The Austin Chronicle

https://www.austinchronicle.com/events/film/2020-01-24/the-turning/

The Turning

Rated PG-13, 94 min. Directed by Floria Sigismondi. Starring Mackenzie Davis, Finn Wolfhard, Brooklynn Prince, Niall Greig Fulton, Denna Thomsen, Joely Richardson, Barbara Marten.

REVIEWED By Richard Whittaker, Fri., Jan. 31, 2020

If a story has been adapted 30 times for the screen, it's pretty essential that anyone going for version 31 have something truly special lined up to avoid redundancy. It is undeniably hard to forget The Turning, the latest adaptation of Henry James' classic eerie novella The Turn of the Screw, but it's all the wrong reasons.

It is truly rare to watch a film implode in the final 20 minutes as completely and gallingly as this retelling by director Floria Sigismondi and screenwriting siblings Chad and Carey Hayes. However, they made an astounding number of errors along the way.

That's quite an achievement, since James' slow-burn psychosupernatural horror is a screenwriter's dream – thus the huge number of adaptations. A young governess called Kate (in this case Davis, whose character arc is basically "wears more pale makeup") is sent to care for a pair of aristocratic orphans, Miles and Flora (Wolfhard and Prince). However she soon discovers that the spirits of two earlier servants – brutish stable master Quint (Fulton) and the last governess, Miss Jessel (Thomsen) – may still cast a long shadow. It's so easy, so how does The Turning screw it up so badly?
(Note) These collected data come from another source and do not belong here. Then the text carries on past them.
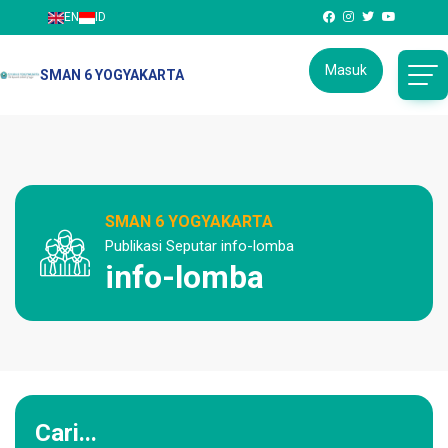
EN
ID
Masuk
SMAN 6 YOGYAKARTA
SMAN 6 YOGYAKARTA
Publikasi Seputar info-lomba
info-lomba
Cari...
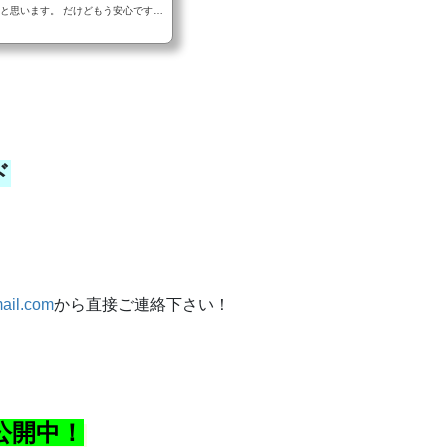
けどもう安心です。
うに語呂合わせを考えてみました。
君...
ド
！
il.com
から直接ご連絡下さい！
公開中！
Part of the problem is the Hayes twins. Having cut their teeth on the First Daughter trilogy, they've become a cornerstone of James Wan's Conjuringverse, and that soon becomes clear through the tedious torrent of jump scares that drown the opening act. It's not just that their script and Sigismondi's direction has neither the subtlety nor impending gloom of James' story: it's that there's no texture at all. Sigismondi last film music biopic The Runaways similarly had some fascinating moments, but it also had the same lack of drive and verve. Plus, can anyone explain any good reason why the story was moved from its original fin de siècle setting and instead became a period piece set in 1994? It's just one of many components that seem like they're supposed to carry some meaning or symbolism or weight, like the mansion's maze or the horses, and then have no real pay-off. Meanwhile both Barbara Marten's wizened housekeeper, Mrs. Grose, and Joely Richardson's histrionic performance as Kate's mentally ill mother are cardboard stock characters – a sin in a story that demands inner lives for all the players.

Even before what is (and I can barely stress this enough) the most incompetent end to a major studio film in years, The Turning makes narrative leaps that lead to disjointed characters. The script also makes a key change to the ghosts - turning Jessel into Quint's victim, not his malevolent equal - that strips away part of what was so powerful and unique about the original and instead replaces it with a trope that was worn out when What Lies Beneath pulled the same trick 20 years ago.

If there's any redemption here, it's in the children. Prince's Flora is more than simply a cherubic child, instead carrying at least the hints of the damage of being an orphan. Yet it's Wolfhard who comes closest to conveying the shadowy divisions of the story, of the innocent Miles and the one under Quint's sway. Flickering between lost innocence and surly menace, under an out-of-control mop of hair that makes him look like a sinister Marc Bolan, at least he seems to key into the material. Everyone else should have gone back and read the damn book again.